WHAT NEEDS TO BE DONE | Could you please retype all of the records exactly, skipping any pictures?

▬▬▬▬▬▬▬▬▬▬

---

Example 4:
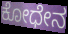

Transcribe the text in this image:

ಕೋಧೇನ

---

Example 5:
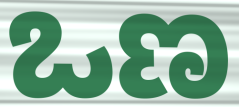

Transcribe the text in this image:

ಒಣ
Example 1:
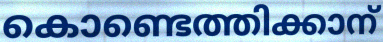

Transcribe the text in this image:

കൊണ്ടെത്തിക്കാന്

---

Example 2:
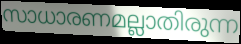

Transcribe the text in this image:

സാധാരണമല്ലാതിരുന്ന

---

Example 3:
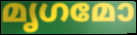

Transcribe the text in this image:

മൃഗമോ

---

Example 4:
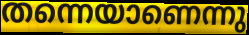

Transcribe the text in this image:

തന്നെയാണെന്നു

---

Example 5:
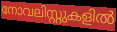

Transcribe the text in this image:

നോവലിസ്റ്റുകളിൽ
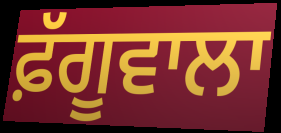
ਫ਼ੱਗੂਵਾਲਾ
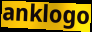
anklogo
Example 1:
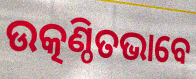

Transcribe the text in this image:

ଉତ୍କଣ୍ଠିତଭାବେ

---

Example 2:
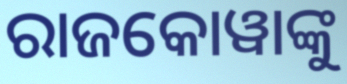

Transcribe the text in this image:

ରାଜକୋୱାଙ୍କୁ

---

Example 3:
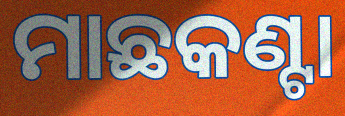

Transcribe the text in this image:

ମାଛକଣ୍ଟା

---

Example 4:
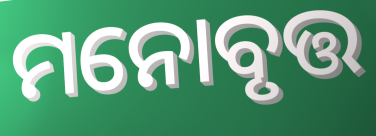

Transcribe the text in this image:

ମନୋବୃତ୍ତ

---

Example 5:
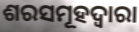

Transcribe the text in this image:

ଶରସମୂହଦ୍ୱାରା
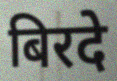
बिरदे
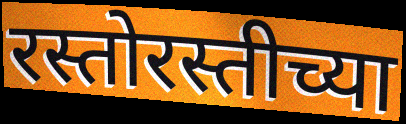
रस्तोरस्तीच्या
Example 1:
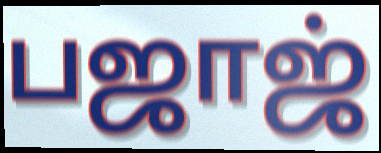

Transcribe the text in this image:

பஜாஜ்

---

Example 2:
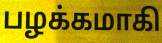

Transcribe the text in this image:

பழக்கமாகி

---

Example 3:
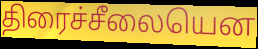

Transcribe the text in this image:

▬▬▬▬▬▬▬▬▬▬

YOUR SOLUTION |
---

Example 4:

Transcribe the text in this image:

ಕೋಧೇನ

---

Example 5:

Transcribe the text in this image:

ಒಣ
Example 1:

Transcribe the text in this image:

കൊണ്ടെത്തിക്കാന്

---

Example 2:

Transcribe the text in this image:

സാധാരണമല്ലാതിരുന്ന

---

Example 3:

Transcribe the text in this image:

മൃഗമോ

---

Example 4:

Transcribe the text in this image:

തന്നെയാണെന്നു

---

Example 5:

Transcribe the text in this image:

നോവലിസ്റ്റുകളിൽ
ਫ਼ੱਗੂਵਾਲਾ
anklogo
Example 1:

Transcribe the text in this image:

ଉତ୍କଣ୍ଠିତଭାବେ

---

Example 2:

Transcribe the text in this image:

ରାଜକୋୱାଙ୍କୁ

---

Example 3:

Transcribe the text in this image:

ମାଛକଣ୍ଟା

---

Example 4:

Transcribe the text in this image:

ମନୋବୃତ୍ତ

---

Example 5:

Transcribe the text in this image:

ଶରସମୂହଦ୍ୱାରା
बिरदे
रस्तोरस्तीच्या
Example 1:

Transcribe the text in this image:

பஜாஜ்

---

Example 2:

Transcribe the text in this image:

பழக்கமாகி

---

Example 3:

Transcribe the text in this image:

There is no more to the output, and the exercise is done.